Nach Luftschlag in Syrien: Hoffen auf Neustart der Diplomatie
Von Walter Friedl
Nach den begrenzten Luftschlägen des Westens gegen mutmaßliche Chemiewaffen-Einrichtungen des syrischen Machthabers Bashar al-Assad könnte sich ein Fenster für die Diplomatie öffnen – zumindest drängen viele Staaten darauf. Und dabei könnte Wien eine Vermittlerrolle zukommen.
"Wir bieten uns an. Wir würden das gerne machen", sagte Österreichs Chefdiplomatin Karin vor dem EU-Außenministerrat am Montag in Luxemburg. Man wolle als "ehrlicher Makler" aktiv werden, fügte die Nahost-Expertin an. Sie zog zudem eine Parallele zum Dreißigjährigen Krieg (1618-1648). So wie jetzt in Syrien sei auch damals die Erschöpfung auf allen Seiten so groß gewesen, dass man sich doch wieder an den Verhandlungstisch gesetzt habe.
Momentan gibt es zwei Formate, um zu einer Lösung zu kommen – beide zeitigten bisher allerdings keine Durchbrüche:
Astana-Prozess
Benannt nach dem ersten Treffen in der kasachischen Hauptstadt versuchen drei Hauptakteure in dem Konflikt eine Eindämmung desselben: Russland, der Iran (beide auf der Seite Assads) und die Türkei (gegen Assad und die Kurden). Erst vor zwei Vorwoche trafen sich die Präsidenten, Wladimir Putin, Hassan Rohani und Recep Tayyip Erdoğan, in Ankara.
UN-Vermittlung
Sonderemissär Staffan de Mistura kurbelt zwar unermüdlich, bisher verliefen diese Gespräche aber im Sand. Wechselweise kamen die UN-Städte Genf und Wien als Begegnungsorte zum Zug. Hier möchte Kneissl anknüpfen.

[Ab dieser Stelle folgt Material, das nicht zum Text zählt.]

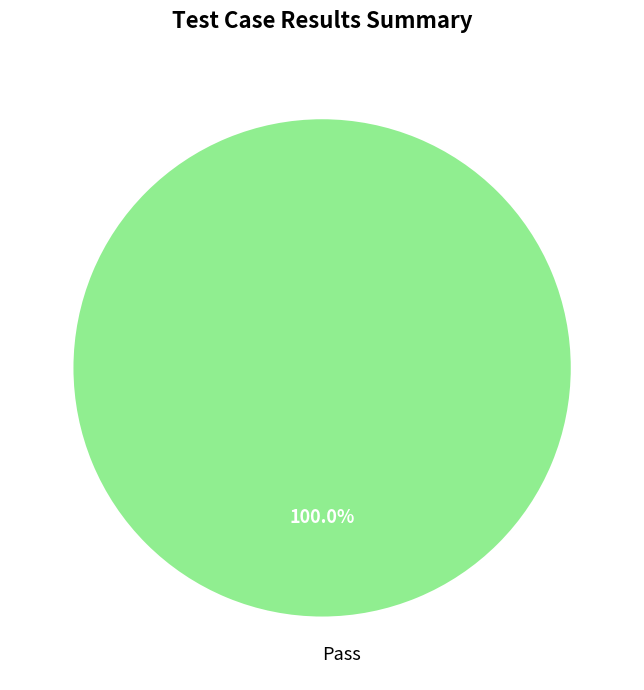

To the nearest percent, what percentage of the pie is Pass?

100%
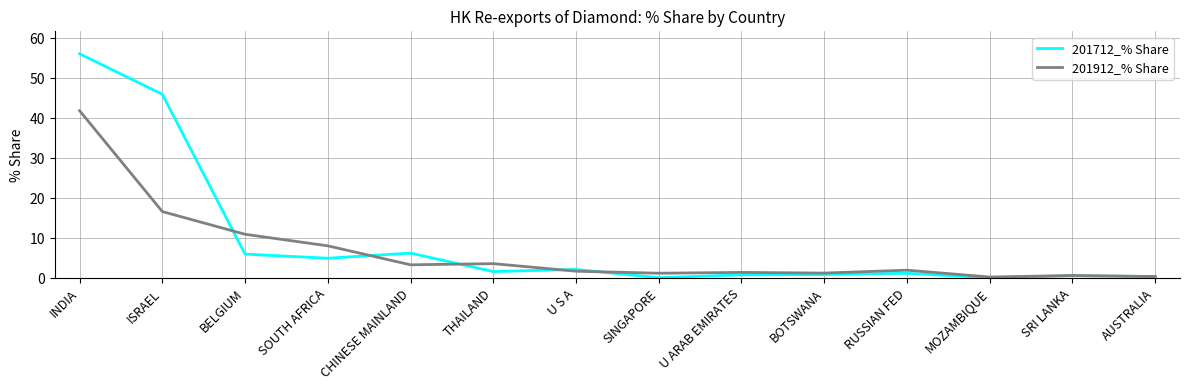

Which category has the highest value in the 201912_% Share series?

INDIA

Und vielleicht gleich aufbauend auf einen neuen Vorstoß ihres französischen Amtskollegen Jean-Yves Le Drian. Diesen präsentierte er am Montag in Luxemburg. Demnach soll es unter anderem zu einer landesweiten Waffenruhe in Syrien kommen, zudem sollen humanitäre Helfer sichere Zugänge zu den Hotspots erhalten.

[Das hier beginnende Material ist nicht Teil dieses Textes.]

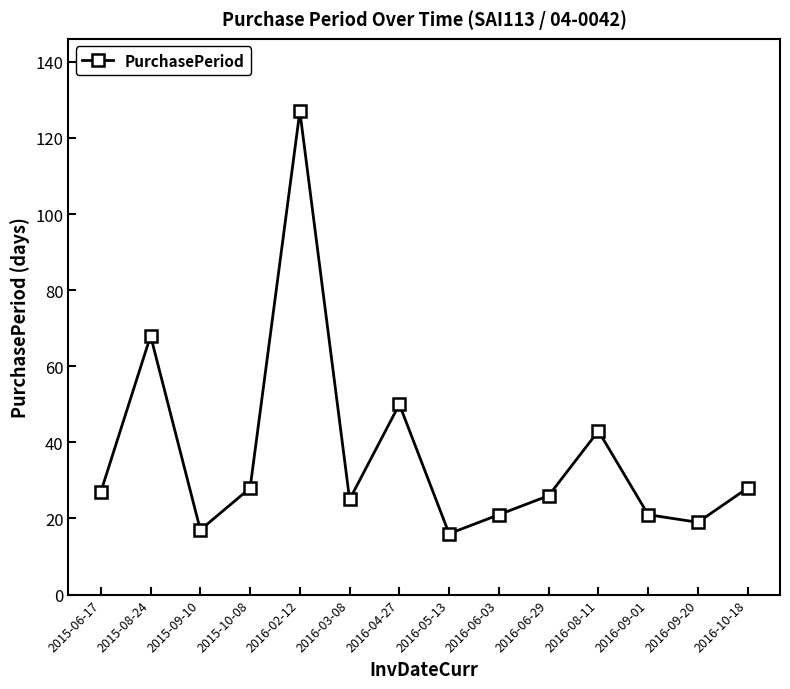

The chart shows a value of 27 at 2015-06-17. True or false?

True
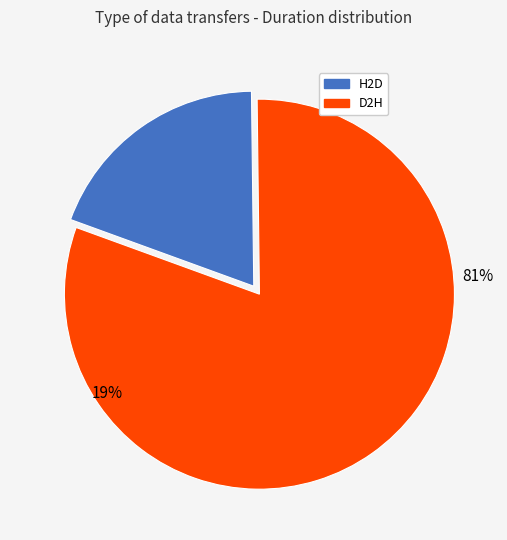

The 24 slice represents 14% of the pie. True or false?

False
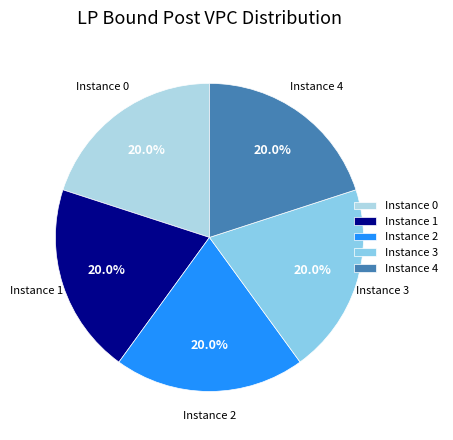

What is the ratio of the value at Instance 4 to the value at Instance 0?

1.0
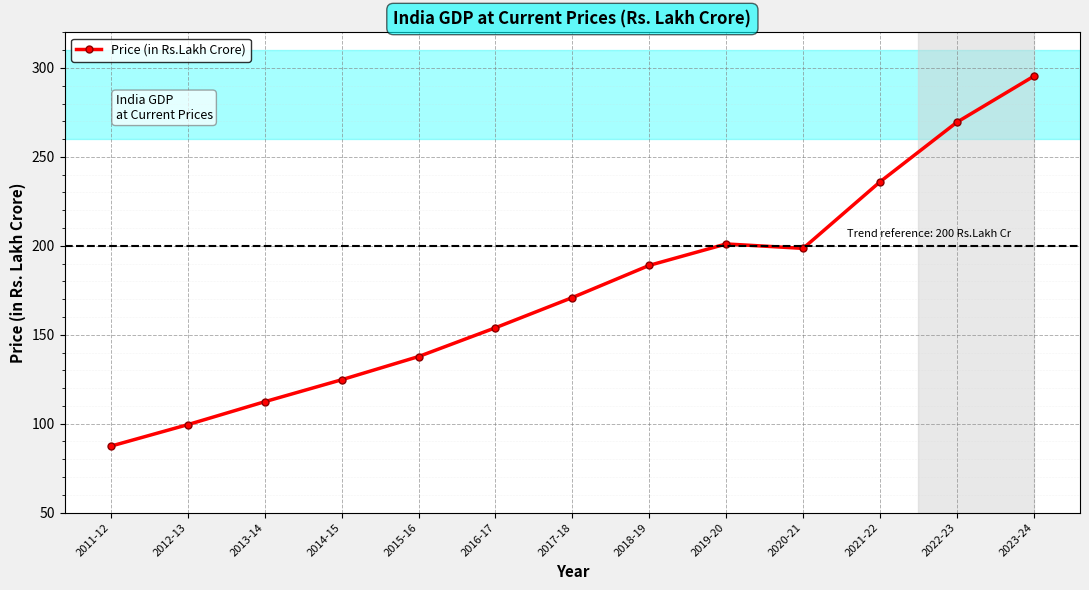

What is the greatest value displayed?

295.4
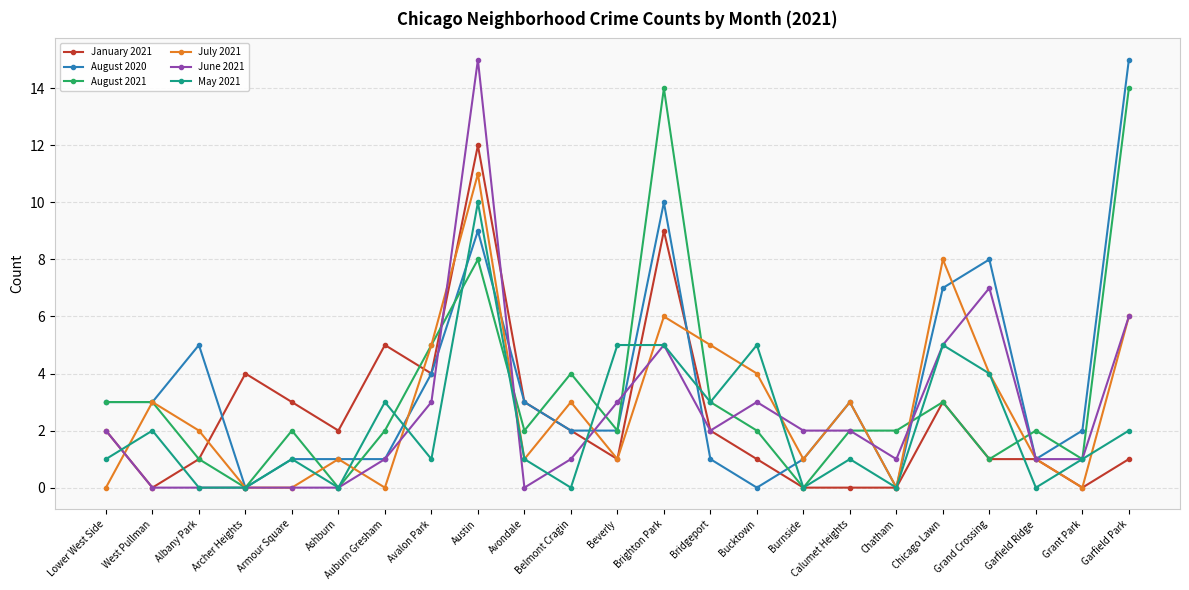

How many data points in January 2021 are less than 2?

11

All das soll in eine UN-Resolution münden. Erschwert werden alle Bemühungen durch die Vielzahl an Rebellengruppen, die zum Teil untereinander verfeindet sind, die Partikular-Interessen der syrischen Kurden (Drängen auf Eigenstaatlichkeit) sowie der Internationalisierung des Konflikts. Denn neben Russland, dem Iran und der Türkei sind ja auch noch die USA (mit 2000 Spezialkräften), die libanesische Hisbollah-Miliz und Reste der Terrormiliz „Islamischer Staat“ (IS) militärisch aktiv. Zudem lanciert Israel immer wieder Luftschläge gegen mutmaßliche Stellungen Assads und dessen (iranische ) Verbündete.
Für Kneissl ist "Stunde der Diplomatie gekommen"
Karin Kneissl ist aber der festen Überzeugung, dass jetzt die Stunde der Diplomatie gekommen sei. Viel setzt sie auf ihren dieswöchigen Besuch in Moskau (ab Donnerstag). Bei der Visite – längst vor der jüngsten Eskalation vereinbart – wird sie unter anderem mit ihrem russischen Kollegen Sergej Lawrow zusammentreffen. Dabei wird der Krieg in
Syrien im Zentrum stehen.
Den Giftgas-Anschlag auf den ehemaligen russischen Doppelagenten Sergej Skripal,66, und dessen Tochter Yulia, 33, in Großbritannien will die österreichische Außenministerin nicht verknüpft wissen mit dem Einsatz von Chlorgas und/oder einem weiteren Nervengift in Syrien.
Das seien unterschiedliche Dossiers. In der Skripal-Causa hatten 18 EU-Staaten russische Diplomaten ausgewiesen, weil sie der Argumentation Londons folgten und Moskau hinter der Tat sehen. Wien hatte sich an der Strafmaßnahme nicht beteiligt, was zum Teil heftige Kritik ausgelöst hatte. Die Begründung der heimischen Bundesregierung: Man wolle alle Kanäle offenhalten.